Now, your turn. Which one do you usually choose?

…WordPress Is The Best CMS, Really… ?

Recently, I looked at numerous CMS’ to find out if there is anything new going on on the market. Again, the best ones are the those for which you have to pay for (Expression Engine).  But I also saw some reasonable improvements in CMS’ that many have already forgotten. A lot of developers say that Joomla is about to be eliminated. However, a significant difference between 1.5 and its predecessor makes me believe that Joomla will still be with us and probably soon will have more features to match the new line if CMS’ like MODx and SilverStripe.

I discovered a great article about it at  SpyreStudios.com. A lot of users mentioned WordPress as a leading CMS. Very interesting choice, I must say. I thought that WordPress is perfect for blogs, but using it for a simple website or a rather large one did not make any sense to me.

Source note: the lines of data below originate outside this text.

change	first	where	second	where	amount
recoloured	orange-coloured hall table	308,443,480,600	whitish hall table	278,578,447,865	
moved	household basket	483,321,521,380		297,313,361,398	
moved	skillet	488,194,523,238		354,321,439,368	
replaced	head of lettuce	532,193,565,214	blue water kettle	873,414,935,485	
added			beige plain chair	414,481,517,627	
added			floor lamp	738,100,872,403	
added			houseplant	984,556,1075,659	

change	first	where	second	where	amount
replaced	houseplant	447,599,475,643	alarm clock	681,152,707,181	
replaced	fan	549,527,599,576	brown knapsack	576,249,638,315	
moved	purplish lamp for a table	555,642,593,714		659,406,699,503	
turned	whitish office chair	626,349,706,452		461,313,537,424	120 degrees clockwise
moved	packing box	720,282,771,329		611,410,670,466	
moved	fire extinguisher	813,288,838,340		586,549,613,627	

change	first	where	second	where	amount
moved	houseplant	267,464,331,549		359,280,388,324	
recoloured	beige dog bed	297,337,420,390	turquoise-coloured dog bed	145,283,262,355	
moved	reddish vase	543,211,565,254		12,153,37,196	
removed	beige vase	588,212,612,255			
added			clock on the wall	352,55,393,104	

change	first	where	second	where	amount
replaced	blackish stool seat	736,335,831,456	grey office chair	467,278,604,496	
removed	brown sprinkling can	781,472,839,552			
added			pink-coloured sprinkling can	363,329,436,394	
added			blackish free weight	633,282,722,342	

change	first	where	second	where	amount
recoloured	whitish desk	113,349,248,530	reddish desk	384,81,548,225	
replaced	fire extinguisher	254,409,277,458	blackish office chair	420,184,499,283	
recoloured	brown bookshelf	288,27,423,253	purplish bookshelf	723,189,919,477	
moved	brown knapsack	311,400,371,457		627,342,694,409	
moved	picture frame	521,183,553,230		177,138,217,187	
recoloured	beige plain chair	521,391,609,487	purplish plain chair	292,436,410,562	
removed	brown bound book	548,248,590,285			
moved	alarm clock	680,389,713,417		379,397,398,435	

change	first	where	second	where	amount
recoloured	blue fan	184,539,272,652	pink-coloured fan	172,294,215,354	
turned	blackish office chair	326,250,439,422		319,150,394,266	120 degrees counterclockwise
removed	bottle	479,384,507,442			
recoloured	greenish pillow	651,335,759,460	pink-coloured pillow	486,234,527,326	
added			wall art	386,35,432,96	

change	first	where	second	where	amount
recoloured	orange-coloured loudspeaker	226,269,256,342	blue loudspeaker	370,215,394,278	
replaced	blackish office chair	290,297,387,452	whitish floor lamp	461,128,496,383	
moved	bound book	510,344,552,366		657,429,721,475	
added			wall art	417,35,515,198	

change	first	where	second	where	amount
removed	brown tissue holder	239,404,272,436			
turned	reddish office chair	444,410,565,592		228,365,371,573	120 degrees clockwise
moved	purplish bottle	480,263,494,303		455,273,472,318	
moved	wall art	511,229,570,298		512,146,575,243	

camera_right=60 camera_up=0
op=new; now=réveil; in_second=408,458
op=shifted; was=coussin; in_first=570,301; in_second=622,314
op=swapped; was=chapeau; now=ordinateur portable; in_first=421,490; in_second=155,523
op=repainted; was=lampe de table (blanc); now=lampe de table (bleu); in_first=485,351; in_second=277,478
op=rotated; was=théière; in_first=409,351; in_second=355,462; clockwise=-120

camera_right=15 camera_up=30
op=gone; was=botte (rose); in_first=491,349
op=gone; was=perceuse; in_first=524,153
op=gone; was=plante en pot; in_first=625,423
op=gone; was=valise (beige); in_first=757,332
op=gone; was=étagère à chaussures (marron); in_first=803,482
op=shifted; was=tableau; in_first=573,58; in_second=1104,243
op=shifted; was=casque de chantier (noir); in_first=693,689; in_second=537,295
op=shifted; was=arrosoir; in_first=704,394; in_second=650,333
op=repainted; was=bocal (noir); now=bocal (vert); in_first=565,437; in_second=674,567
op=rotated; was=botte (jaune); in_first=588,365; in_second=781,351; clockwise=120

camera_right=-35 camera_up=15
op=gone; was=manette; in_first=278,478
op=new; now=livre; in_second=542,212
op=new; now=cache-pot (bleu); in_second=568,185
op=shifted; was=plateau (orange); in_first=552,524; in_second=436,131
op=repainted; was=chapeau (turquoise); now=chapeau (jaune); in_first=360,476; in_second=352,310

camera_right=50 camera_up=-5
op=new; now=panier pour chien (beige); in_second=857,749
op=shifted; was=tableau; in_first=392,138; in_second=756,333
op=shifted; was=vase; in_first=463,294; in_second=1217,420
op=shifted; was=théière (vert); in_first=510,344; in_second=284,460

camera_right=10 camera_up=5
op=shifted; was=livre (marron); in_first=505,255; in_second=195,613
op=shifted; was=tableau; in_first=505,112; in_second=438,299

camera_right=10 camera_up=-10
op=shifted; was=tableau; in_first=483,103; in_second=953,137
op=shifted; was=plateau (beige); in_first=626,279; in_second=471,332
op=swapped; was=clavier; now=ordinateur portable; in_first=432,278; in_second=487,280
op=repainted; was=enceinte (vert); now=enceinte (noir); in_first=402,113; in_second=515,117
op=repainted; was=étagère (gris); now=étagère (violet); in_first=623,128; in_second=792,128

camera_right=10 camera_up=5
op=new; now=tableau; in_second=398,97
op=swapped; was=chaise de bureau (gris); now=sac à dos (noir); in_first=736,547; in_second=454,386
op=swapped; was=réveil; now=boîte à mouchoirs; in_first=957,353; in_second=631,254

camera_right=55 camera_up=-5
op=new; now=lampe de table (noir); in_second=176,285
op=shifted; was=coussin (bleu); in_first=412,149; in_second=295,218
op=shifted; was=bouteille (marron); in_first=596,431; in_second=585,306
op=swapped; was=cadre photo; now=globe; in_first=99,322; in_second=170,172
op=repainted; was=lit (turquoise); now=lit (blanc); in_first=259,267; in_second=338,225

I sat and studied why it is actually so popular. Then I discovered that many modern web designs resemble blog sites, e.g. Bredova.ru (uses MODx CMS). Among layouts like this, it seems like WordPress is the leader.

However, let’s say I need more. I want to implement numerous modules, articles, and menus onto my website. Then what? If I use WordPress, I basically have to re-write the whole CMS to fit my needs by hand. PHP and WordPress command knowledge required. I don’t like this idea. If I wanted to write a website from scratch, I would use Netbeans or some other utility. I want something that I can put in my already-made XHTML design and utilize it without major PHP rewriting. Why should I do that if there are many other CMS’ that already have it all built in. I spent hours checking the features of each CMS and came to the conclusion that, yes, some are more advanced than others (e.g. unlike Joomla, some CMS can manage sub-domains or multiple sites), but mostly, they are very similar.

This brought me to the conclusion that using what you know best, if it does the job, may save you a lot of time. Unless you have a spare time or something is wrong with a CMS you use, don’t waste your time. Use the one you know. Some CMS may lack features, then you have no choice but to switch. But it’s for the best, choose well this time which one to stick with… However, judging by how fast technology progresses, it’s difficult to forecast if a leading CMS today will stay as technologically advanced in 2 years, even with all the updates.